EXERCISE DETAILS ::
Reproduce the records below with every occurrence of "Source code" replaced by "Source listing", leaving all other text unchanged. Omit the pictures from your answer.

MATERIAL PROVIDED ::
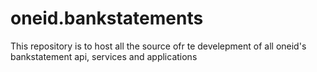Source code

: # oneid.bankstatements

This repository is to host all the source ofr te develepment of all oneid's bankstatement api, services and applications
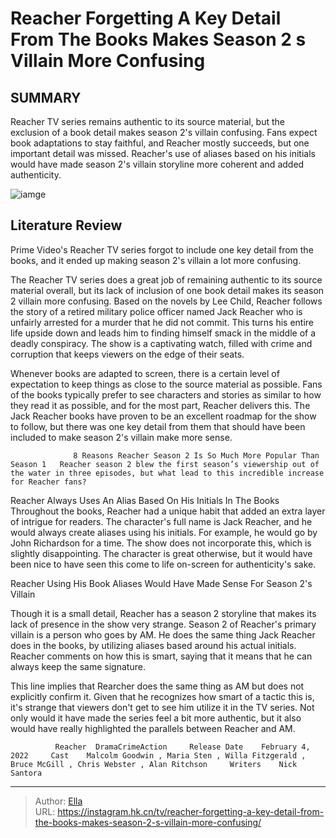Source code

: # Reacher Forgetting A Key Detail From The Books Makes Season 2 s Villain More Confusing


## SUMMARY 



  Reacher TV series remains authentic to its source material, but the exclusion of a book detail makes season 2&#39;s villain confusing.   Fans expect book adaptations to stay faithful, and Reacher mostly succeeds, but one important detail was missed.   Reacher&#39;s use of aliases based on his initials would have made season 2&#39;s villain storyline more coherent and added authenticity.  

![iamge](https://static1.srcdn.com/wordpress/wp-content/uploads/2024/01/reacher-alanritchman-am.jpg)

## Literature Review

Prime Video&#39;s Reacher TV series forgot to include one key detail from the books, and it ended up making season 2&#39;s villain a lot more confusing.




The Reacher TV series does a great job of remaining authentic to its source material overall, but its lack of inclusion of one book detail makes its season 2 villain more confusing. Based on the novels by Lee Child, Reacher follows the story of a retired military police officer named Jack Reacher who is unfairly arrested for a murder that he did not commit. This turns his entire life upside down and leads him to finding himself smack in the middle of a deadly conspiracy. The show is a captivating watch, filled with crime and corruption that keeps viewers on the edge of their seats.




Whenever books are adapted to screen, there is a certain level of expectation to keep things as close to the source material as possible. Fans of the books typically prefer to see characters and stories as similar to how they read it as possible, and for the most part, Reacher delivers this. The Jack Reacher books have proven to be an excellent roadmap for the show to follow, but there was one key detail from them that should have been included to make season 2&#39;s villain make more sense.

                  8 Reasons Reacher Season 2 Is So Much More Popular Than Season 1   Reacher season 2 blew the first season’s viewership out of the water in three episodes, but what lead to this incredible increase for Reacher fans?   


 Reacher Always Uses An Alias Based On His Initials In The Books 
Throughout the books, Reacher had a unique habit that added an extra layer of intrigue for readers. The character&#39;s full name is Jack Reacher, and he would always create aliases using his initials. For example, he would go by John Richardson for a time. The show does not incorporate this, which is slightly disappointing. The character is great otherwise, but it would have been nice to have seen this come to life on-screen for authenticity&#39;s sake.






 Reacher Using His Book Aliases Would Have Made Sense For Season 2&#39;s Villain 
          

Though it is a small detail, Reacher has a season 2 storyline that makes its lack of presence in the show very strange. Season 2 of Reacher&#39;s primary villain is a person who goes by AM. He does the same thing Jack Reacher does in the books, by utilizing aliases based around his actual initials. Reacher comments on how this is smart, saying that it means that he can always keep the same signature.

This line implies that Rearcher does the same thing as AM but does not explicitly confirm it. Given that he recognizes how smart of a tactic this is, it&#39;s strange that viewers don&#39;t get to see him utilize it in the TV series. Not only would it have made the series feel a bit more authentic, but it also would have really highlighted the parallels between Reacher and AM.




              Reacher  DramaCrimeAction     Release Date    February 4, 2022     Cast    Malcolm Goodwin , Maria Sten , Willa Fitzgerald , Bruce McGill , Chris Webster , Alan Ritchson     Writers    Nick Santora      


---

> Author: [Ella](https://instagram.hk.cn/)  
> URL: https://instagram.hk.cn/tv/reacher-forgetting-a-key-detail-from-the-books-makes-season-2-s-villain-more-confusing/  

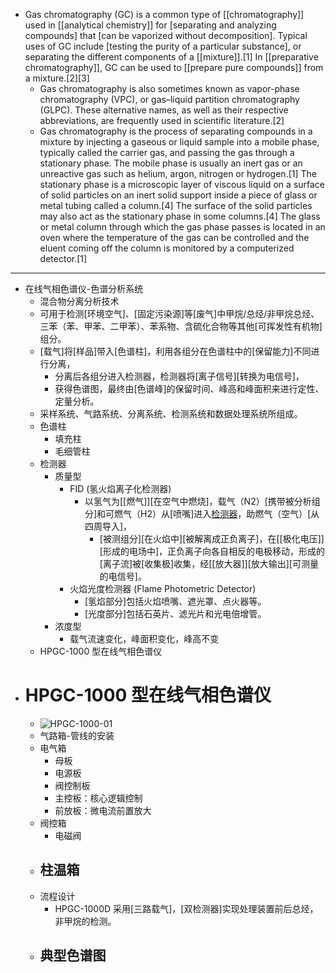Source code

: - Gas chromatography (GC) is a common type of [[chromatography]] used in [[analytical chemistry]] for [separating and analyzing compounds] that [can be vaporized without decomposition]. Typical uses of GC include [testing the purity of a particular substance], or separating the different components of a [[mixture]].[1] In [[preparative chromatography]], GC can be used to [[prepare pure compounds]] from a mixture.[2][3]
    - Gas chromatography is also sometimes known as vapor-phase chromatography (VPC), or gas–liquid partition chromatography (GLPC). These alternative names, as well as their respective abbreviations, are frequently used in scientific literature.[2]
    - Gas chromatography is the process of separating compounds in a mixture by injecting a gaseous or liquid sample into a mobile phase, typically called the carrier gas, and passing the gas through a stationary phase. The mobile phase is usually an inert gas or an unreactive gas such as helium, argon, nitrogen or hydrogen.[1] The stationary phase is a microscopic layer of viscous liquid on a surface of solid particles on an inert solid support inside a piece of glass or metal tubing called a column.[4] The surface of the solid particles may also act as the stationary phase in some columns.[4] The glass or metal column through which the gas phase passes is located in an oven where the temperature of the gas can be controlled and the eluent coming off the column is monitored by a computerized detector.[1]
- ---
- 在线气相色谱仪-色谱分析系统
    - 混合物分离分析技术
    - 可用于检测[环境空气]、[固定污染源]等[废气]中甲烷/总烃/非甲烷总烃、三苯（苯、甲苯、二甲苯）、苯系物、含硫化合物等其他[可挥发性有机物]组分。
    - [载气]将[样品]带入[色谱柱]，利用各组分在色谱柱中的[保留能力]不同进行分离，
        - 分离后各组分进入检测器，检测器将[离子信号][转换为电信号]，
        - 获得色谱图，最终由[色谱峰]的保留时间、峰高和峰面积来进行定性、定量分析。
    - 采样系统、气路系统、分离系统、检测系统和数据处理系统所组成。
    - 色谱柱
        - 填充柱
        - 毛细管柱
    - 检测器
        - 质量型
            - FID (氢火焰离子化检测器)
                - 以氢气为[[燃气]][在空气中燃烧]，载气（N2）[携带被分析组分]和可燃气（H2）从[喷嘴]进入[检测器]([[detector]])，助燃气（空气）[从四周导入]，
                    - [被测组分][在火焰中][被解离成正负离子]，在[[极化电压]][形成的电场中]，正负离子向各自相反的电极移动，形成的[离子流]被[收集极]收集，经[[放大器]][放大输出][可测量的电信号]。
            - 火焰光度检测器 (Flame Photometric Detector)
                - [氢焰部分]包括火焰喷嘴、遮光罩、点火器等。
                - [光度部分]包括石英片、滤光片和光电倍增管。
        - 浓度型
            - 载气流速变化，峰面积变化，峰高不变
    - HPGC-1000 型在线气相色谱仪
- # HPGC-1000 型在线气相色谱仪
    - ![HPGC-1000-01](https://firebasestorage.googleapis.com/v0/b/firescript-577a2.appspot.com/o/imgs%2Fapp%2FXELiu-NovaKG%2F9z6LkX6_y6.png?alt=media&token=9ed0eedf-4cea-457d-a15b-876b364b6f0c)
    - 气路箱-管线的安装
    - 电气箱
        - 母板
        - 电源板
        - 阀控制板
        - 主控板：核心逻辑控制
        - 前放板：微电流前置放大
    - 阀控箱
        - 电磁阀
    - 柱温箱
        - 
    - 流程设计
        - HPGC-1000D 采用[三路载气]，[双检测器]实现处理装置前后总烃，非甲烷的检测。
    - 典型色谱图
        -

EXERCISE RESULT ::
Source listing

: # oneid.bankstatements

This repository is to host all the source ofr te develepment of all oneid's bankstatement api, services and applications
Source listing

: # Reacher Forgetting A Key Detail From The Books Makes Season 2 s Villain More Confusing


## SUMMARY 



  Reacher TV series remains authentic to its source material, but the exclusion of a book detail makes season 2&#39;s villain confusing.   Fans expect book adaptations to stay faithful, and Reacher mostly succeeds, but one important detail was missed.   Reacher&#39;s use of aliases based on his initials would have made season 2&#39;s villain storyline more coherent and added authenticity.  

![iamge](https://static1.srcdn.com/wordpress/wp-content/uploads/2024/01/reacher-alanritchman-am.jpg)

## Literature Review

Prime Video&#39;s Reacher TV series forgot to include one key detail from the books, and it ended up making season 2&#39;s villain a lot more confusing.




The Reacher TV series does a great job of remaining authentic to its source material overall, but its lack of inclusion of one book detail makes its season 2 villain more confusing. Based on the novels by Lee Child, Reacher follows the story of a retired military police officer named Jack Reacher who is unfairly arrested for a murder that he did not commit. This turns his entire life upside down and leads him to finding himself smack in the middle of a deadly conspiracy. The show is a captivating watch, filled with crime and corruption that keeps viewers on the edge of their seats.




Whenever books are adapted to screen, there is a certain level of expectation to keep things as close to the source material as possible. Fans of the books typically prefer to see characters and stories as similar to how they read it as possible, and for the most part, Reacher delivers this. The Jack Reacher books have proven to be an excellent roadmap for the show to follow, but there was one key detail from them that should have been included to make season 2&#39;s villain make more sense.

                  8 Reasons Reacher Season 2 Is So Much More Popular Than Season 1   Reacher season 2 blew the first season’s viewership out of the water in three episodes, but what lead to this incredible increase for Reacher fans?   


 Reacher Always Uses An Alias Based On His Initials In The Books 
Throughout the books, Reacher had a unique habit that added an extra layer of intrigue for readers. The character&#39;s full name is Jack Reacher, and he would always create aliases using his initials. For example, he would go by John Richardson for a time. The show does not incorporate this, which is slightly disappointing. The character is great otherwise, but it would have been nice to have seen this come to life on-screen for authenticity&#39;s sake.






 Reacher Using His Book Aliases Would Have Made Sense For Season 2&#39;s Villain 
          

Though it is a small detail, Reacher has a season 2 storyline that makes its lack of presence in the show very strange. Season 2 of Reacher&#39;s primary villain is a person who goes by AM. He does the same thing Jack Reacher does in the books, by utilizing aliases based around his actual initials. Reacher comments on how this is smart, saying that it means that he can always keep the same signature.

This line implies that Rearcher does the same thing as AM but does not explicitly confirm it. Given that he recognizes how smart of a tactic this is, it&#39;s strange that viewers don&#39;t get to see him utilize it in the TV series. Not only would it have made the series feel a bit more authentic, but it also would have really highlighted the parallels between Reacher and AM.




              Reacher  DramaCrimeAction     Release Date    February 4, 2022     Cast    Malcolm Goodwin , Maria Sten , Willa Fitzgerald , Bruce McGill , Chris Webster , Alan Ritchson     Writers    Nick Santora      


---

> Author: [Ella](https://instagram.hk.cn/)  
> URL: https://instagram.hk.cn/tv/reacher-forgetting-a-key-detail-from-the-books-makes-season-2-s-villain-more-confusing/  

Source listing

: - Gas chromatography (GC) is a common type of [[chromatography]] used in [[analytical chemistry]] for [separating and analyzing compounds] that [can be vaporized without decomposition]. Typical uses of GC include [testing the purity of a particular substance], or separating the different components of a [[mixture]].[1] In [[preparative chromatography]], GC can be used to [[prepare pure compounds]] from a mixture.[2][3]
    - Gas chromatography is also sometimes known as vapor-phase chromatography (VPC), or gas–liquid partition chromatography (GLPC). These alternative names, as well as their respective abbreviations, are frequently used in scientific literature.[2]
    - Gas chromatography is the process of separating compounds in a mixture by injecting a gaseous or liquid sample into a mobile phase, typically called the carrier gas, and passing the gas through a stationary phase. The mobile phase is usually an inert gas or an unreactive gas such as helium, argon, nitrogen or hydrogen.[1] The stationary phase is a microscopic layer of viscous liquid on a surface of solid particles on an inert solid support inside a piece of glass or metal tubing called a column.[4] The surface of the solid particles may also act as the stationary phase in some columns.[4] The glass or metal column through which the gas phase passes is located in an oven where the temperature of the gas can be controlled and the eluent coming off the column is monitored by a computerized detector.[1]
- ---
- 在线气相色谱仪-色谱分析系统
    - 混合物分离分析技术
    - 可用于检测[环境空气]、[固定污染源]等[废气]中甲烷/总烃/非甲烷总烃、三苯（苯、甲苯、二甲苯）、苯系物、含硫化合物等其他[可挥发性有机物]组分。
    - [载气]将[样品]带入[色谱柱]，利用各组分在色谱柱中的[保留能力]不同进行分离，
        - 分离后各组分进入检测器，检测器将[离子信号][转换为电信号]，
        - 获得色谱图，最终由[色谱峰]的保留时间、峰高和峰面积来进行定性、定量分析。
    - 采样系统、气路系统、分离系统、检测系统和数据处理系统所组成。
    - 色谱柱
        - 填充柱
        - 毛细管柱
    - 检测器
        - 质量型
            - FID (氢火焰离子化检测器)
                - 以氢气为[[燃气]][在空气中燃烧]，载气（N2）[携带被分析组分]和可燃气（H2）从[喷嘴]进入[检测器]([[detector]])，助燃气（空气）[从四周导入]，
                    - [被测组分][在火焰中][被解离成正负离子]，在[[极化电压]][形成的电场中]，正负离子向各自相反的电极移动，形成的[离子流]被[收集极]收集，经[[放大器]][放大输出][可测量的电信号]。
            - 火焰光度检测器 (Flame Photometric Detector)
                - [氢焰部分]包括火焰喷嘴、遮光罩、点火器等。
                - [光度部分]包括石英片、滤光片和光电倍增管。
        - 浓度型
            - 载气流速变化，峰面积变化，峰高不变
    - HPGC-1000 型在线气相色谱仪
- # HPGC-1000 型在线气相色谱仪
    - ![HPGC-1000-01](https://firebasestorage.googleapis.com/v0/b/firescript-577a2.appspot.com/o/imgs%2Fapp%2FXELiu-NovaKG%2F9z6LkX6_y6.png?alt=media&token=9ed0eedf-4cea-457d-a15b-876b364b6f0c)
    - 气路箱-管线的安装
    - 电气箱
        - 母板
        - 电源板
        - 阀控制板
        - 主控板：核心逻辑控制
        - 前放板：微电流前置放大
    - 阀控箱
        - 电磁阀
    - 柱温箱
        - 
    - 流程设计
        - HPGC-1000D 采用[三路载气]，[双检测器]实现处理装置前后总烃，非甲烷的检测。
    - 典型色谱图
        -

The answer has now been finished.